## WHAT YOU SHOULD DO
Reproduce every line of the entries below verbatim, in the same order.
━━━ DATA PROVIDED
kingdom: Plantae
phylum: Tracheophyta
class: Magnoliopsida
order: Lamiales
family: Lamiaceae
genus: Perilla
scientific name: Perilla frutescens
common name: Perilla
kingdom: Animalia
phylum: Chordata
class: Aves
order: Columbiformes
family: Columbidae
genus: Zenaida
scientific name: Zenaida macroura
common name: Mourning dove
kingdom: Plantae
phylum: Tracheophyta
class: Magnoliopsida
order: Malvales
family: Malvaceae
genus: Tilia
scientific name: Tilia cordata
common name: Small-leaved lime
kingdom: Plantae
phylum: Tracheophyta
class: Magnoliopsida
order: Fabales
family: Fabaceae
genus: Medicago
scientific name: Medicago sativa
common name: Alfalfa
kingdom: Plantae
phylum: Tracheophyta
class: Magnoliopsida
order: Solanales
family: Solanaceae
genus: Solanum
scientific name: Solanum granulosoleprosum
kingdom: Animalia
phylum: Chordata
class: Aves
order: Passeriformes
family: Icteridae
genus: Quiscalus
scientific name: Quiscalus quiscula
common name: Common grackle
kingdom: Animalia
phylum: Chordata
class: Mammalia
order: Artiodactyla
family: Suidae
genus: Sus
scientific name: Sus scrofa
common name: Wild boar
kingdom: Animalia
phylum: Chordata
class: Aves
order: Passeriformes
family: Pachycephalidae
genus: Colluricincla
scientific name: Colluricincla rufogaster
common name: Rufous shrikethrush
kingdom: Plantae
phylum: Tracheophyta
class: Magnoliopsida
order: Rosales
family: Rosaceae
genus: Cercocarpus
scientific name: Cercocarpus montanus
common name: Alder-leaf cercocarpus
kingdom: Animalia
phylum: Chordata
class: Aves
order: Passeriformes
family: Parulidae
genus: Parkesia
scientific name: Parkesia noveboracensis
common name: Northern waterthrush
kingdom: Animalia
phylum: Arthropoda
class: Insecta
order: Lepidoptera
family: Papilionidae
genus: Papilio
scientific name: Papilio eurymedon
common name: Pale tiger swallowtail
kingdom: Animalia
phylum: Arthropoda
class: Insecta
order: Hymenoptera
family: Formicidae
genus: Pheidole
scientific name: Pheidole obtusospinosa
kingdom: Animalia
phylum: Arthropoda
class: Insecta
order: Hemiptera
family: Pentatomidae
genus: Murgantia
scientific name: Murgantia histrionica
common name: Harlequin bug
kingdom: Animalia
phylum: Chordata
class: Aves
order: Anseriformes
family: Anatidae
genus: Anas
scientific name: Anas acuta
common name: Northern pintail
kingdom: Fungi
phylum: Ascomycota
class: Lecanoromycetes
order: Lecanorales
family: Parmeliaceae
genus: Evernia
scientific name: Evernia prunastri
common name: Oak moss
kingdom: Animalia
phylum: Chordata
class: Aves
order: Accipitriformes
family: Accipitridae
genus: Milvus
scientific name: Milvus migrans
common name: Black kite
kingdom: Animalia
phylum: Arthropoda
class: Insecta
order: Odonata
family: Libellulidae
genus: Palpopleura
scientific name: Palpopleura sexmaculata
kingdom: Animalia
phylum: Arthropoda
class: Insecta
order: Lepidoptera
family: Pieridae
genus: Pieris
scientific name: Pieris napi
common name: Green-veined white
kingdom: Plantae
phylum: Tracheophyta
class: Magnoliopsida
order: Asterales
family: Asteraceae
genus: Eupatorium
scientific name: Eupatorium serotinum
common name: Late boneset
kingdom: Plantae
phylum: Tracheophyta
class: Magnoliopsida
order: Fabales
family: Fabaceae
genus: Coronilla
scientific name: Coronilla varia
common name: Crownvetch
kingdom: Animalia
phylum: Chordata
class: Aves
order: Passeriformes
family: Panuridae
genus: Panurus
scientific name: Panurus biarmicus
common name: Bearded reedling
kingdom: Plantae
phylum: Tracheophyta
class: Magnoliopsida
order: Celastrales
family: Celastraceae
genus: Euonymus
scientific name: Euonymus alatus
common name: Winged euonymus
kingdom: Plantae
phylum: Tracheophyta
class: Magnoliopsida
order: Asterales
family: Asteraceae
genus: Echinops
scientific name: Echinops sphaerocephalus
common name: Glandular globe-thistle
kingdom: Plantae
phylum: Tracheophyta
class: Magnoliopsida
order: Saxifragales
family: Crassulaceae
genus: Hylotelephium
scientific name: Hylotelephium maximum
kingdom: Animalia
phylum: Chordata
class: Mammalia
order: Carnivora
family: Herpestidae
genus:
━━━━━━
## SOLUTION FOR THIS EXERCISE
kingdom: Plantae
phylum: Tracheophyta
class: Magnoliopsida
order: Lamiales
family: Lamiaceae
genus: Perilla
scientific name: Perilla frutescens
common name: Perilla
kingdom: Animalia
phylum: Chordata
class: Aves
order: Columbiformes
family: Columbidae
genus: Zenaida
scientific name: Zenaida macroura
common name: Mourning dove
kingdom: Plantae
phylum: Tracheophyta
class: Magnoliopsida
order: Malvales
family: Malvaceae
genus: Tilia
scientific name: Tilia cordata
common name: Small-leaved lime
kingdom: Plantae
phylum: Tracheophyta
class: Magnoliopsida
order: Fabales
family: Fabaceae
genus: Medicago
scientific name: Medicago sativa
common name: Alfalfa
kingdom: Plantae
phylum: Tracheophyta
class: Magnoliopsida
order: Solanales
family: Solanaceae
genus: Solanum
scientific name: Solanum granulosoleprosum
kingdom: Animalia
phylum: Chordata
class: Aves
order: Passeriformes
family: Icteridae
genus: Quiscalus
scientific name: Quiscalus quiscula
common name: Common grackle
kingdom: Animalia
phylum: Chordata
class: Mammalia
order: Artiodactyla
family: Suidae
genus: Sus
scientific name: Sus scrofa
common name: Wild boar
kingdom: Animalia
phylum: Chordata
class: Aves
order: Passeriformes
family: Pachycephalidae
genus: Colluricincla
scientific name: Colluricincla rufogaster
common name: Rufous shrikethrush
kingdom: Plantae
phylum: Tracheophyta
class: Magnoliopsida
order: Rosales
family: Rosaceae
genus: Cercocarpus
scientific name: Cercocarpus montanus
common name: Alder-leaf cercocarpus
kingdom: Animalia
phylum: Chordata
class: Aves
order: Passeriformes
family: Parulidae
genus: Parkesia
scientific name: Parkesia noveboracensis
common name: Northern waterthrush
kingdom: Animalia
phylum: Arthropoda
class: Insecta
order: Lepidoptera
family: Papilionidae
genus: Papilio
scientific name: Papilio eurymedon
common name: Pale tiger swallowtail
kingdom: Animalia
phylum: Arthropoda
class: Insecta
order: Hymenoptera
family: Formicidae
genus: Pheidole
scientific name: Pheidole obtusospinosa
kingdom: Animalia
phylum: Arthropoda
class: Insecta
order: Hemiptera
family: Pentatomidae
genus: Murgantia
scientific name: Murgantia histrionica
common name: Harlequin bug
kingdom: Animalia
phylum: Chordata
class: Aves
order: Anseriformes
family: Anatidae
genus: Anas
scientific name: Anas acuta
common name: Northern pintail
kingdom: Fungi
phylum: Ascomycota
class: Lecanoromycetes
order: Lecanorales
family: Parmeliaceae
genus: Evernia
scientific name: Evernia prunastri
common name: Oak moss
kingdom: Animalia
phylum: Chordata
class: Aves
order: Accipitriformes
family: Accipitridae
genus: Milvus
scientific name: Milvus migrans
common name: Black kite
kingdom: Animalia
phylum: Arthropoda
class: Insecta
order: Odonata
family: Libellulidae
genus: Palpopleura
scientific name: Palpopleura sexmaculata
kingdom: Animalia
phylum: Arthropoda
class: Insecta
order: Lepidoptera
family: Pieridae
genus: Pieris
scientific name: Pieris napi
common name: Green-veined white
kingdom: Plantae
phylum: Tracheophyta
class: Magnoliopsida
order: Asterales
family: Asteraceae
genus: Eupatorium
scientific name: Eupatorium serotinum
common name: Late boneset
kingdom: Plantae
phylum: Tracheophyta
class: Magnoliopsida
order: Fabales
family: Fabaceae
genus: Coronilla
scientific name: Coronilla varia
common name: Crownvetch
kingdom: Animalia
phylum: Chordata
class: Aves
order: Passeriformes
family: Panuridae
genus: Panurus
scientific name: Panurus biarmicus
common name: Bearded reedling
kingdom: Plantae
phylum: Tracheophyta
class: Magnoliopsida
order: Celastrales
family: Celastraceae
genus: Euonymus
scientific name: Euonymus alatus
common name: Winged euonymus
kingdom: Plantae
phylum: Tracheophyta
class: Magnoliopsida
order: Asterales
family: Asteraceae
genus: Echinops
scientific name: Echinops sphaerocephalus
common name: Glandular globe-thistle
kingdom: Plantae
phylum: Tracheophyta
class: Magnoliopsida
order: Saxifragales
family: Crassulaceae
genus: Hylotelephium
scientific name: Hylotelephium maximum
kingdom: Animalia
phylum: Chordata
class: Mammalia
order: Carnivora
family: Herpestidae
genus:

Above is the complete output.